* [WHAT IS REQUIRED] In the forum thread on Z3 antialiasing, which chip had the opening poster wrongly expected to implement it?

Z3 re-visited

Discussion in 'General 3D Technology' started by Reverend, Mar 14, 2003.

  1. Reverend

    Banned

    Joined:
    Jan 31, 2002
    Messages:
    3,266
    Likes Received:
    24
    Okay, so I was wrong about expecting this to be implemented in the NV30.

    Will we likely see this in the next-gen-hardware AA algo from various IHVs? How expensive can this be in terms of gates?
     
  2. Ailuros

    Ailuros Epsilon plus three
    Legend Subscriber

    Joined:
    Feb 7, 2002
    Messages:
    9,420
    Likes Received:
    179
    Location:
    Chania
    Rev,

    Dumb question: why Z3 (or a similar algorithm) and not a Fragment AA algorithm instead (or even a combination of both with modifications - like SA had mentioned once)?
     
  3. Arun

    Arun Unknown.
    Moderator Legend Veteran

    Joined:
    Aug 28, 2002
    Messages:
    5,023
    Likes Received:
    299
    Location:
    UK
    Don't worry about being wrong on it being implemented on the NV30.

    I supposed the NV30 would support Wu Antialiasing, combined with traditional antialiasing, to determine, based on analyctical coverage, whether a nearby subpixel should be filled / not filled, even if the traditional algorithm says the opposite.
    So, there's no Z problem, nothing. It probably got few disadvantage - beside the high transistor count required ( I suppose - maybe there could be miraculous solutions to make it cheap, but it's unlikely )

    It could, if implemented properly, give quality as high as the optimal sampling pattern for each pixel. So, it's like if you had dynamic sampling patterns, even though they're really ordered.


    Back on topic...
    Z3 is IMO a very nice algorithm, but in worst-case scenarios it ain't that great. The problem may be that companies like nVidia & ATI like to derive workstation products from their standard products, and Z3 disadvantages are "out of question" for a film studio.
    And retrieving Z3 from an architecture would be a fairly substantial modification.

* [DATA PROVIDED]
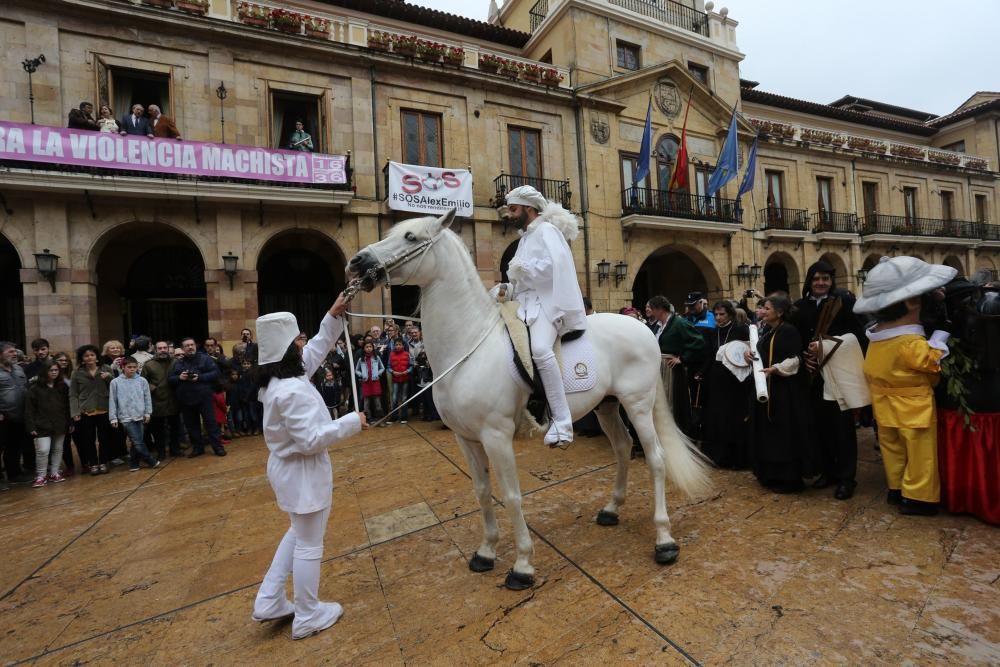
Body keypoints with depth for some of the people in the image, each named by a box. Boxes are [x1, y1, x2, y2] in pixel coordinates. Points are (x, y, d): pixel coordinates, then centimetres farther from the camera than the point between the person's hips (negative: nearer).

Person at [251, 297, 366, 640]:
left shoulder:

* [TASK OUTPUT] The NV30.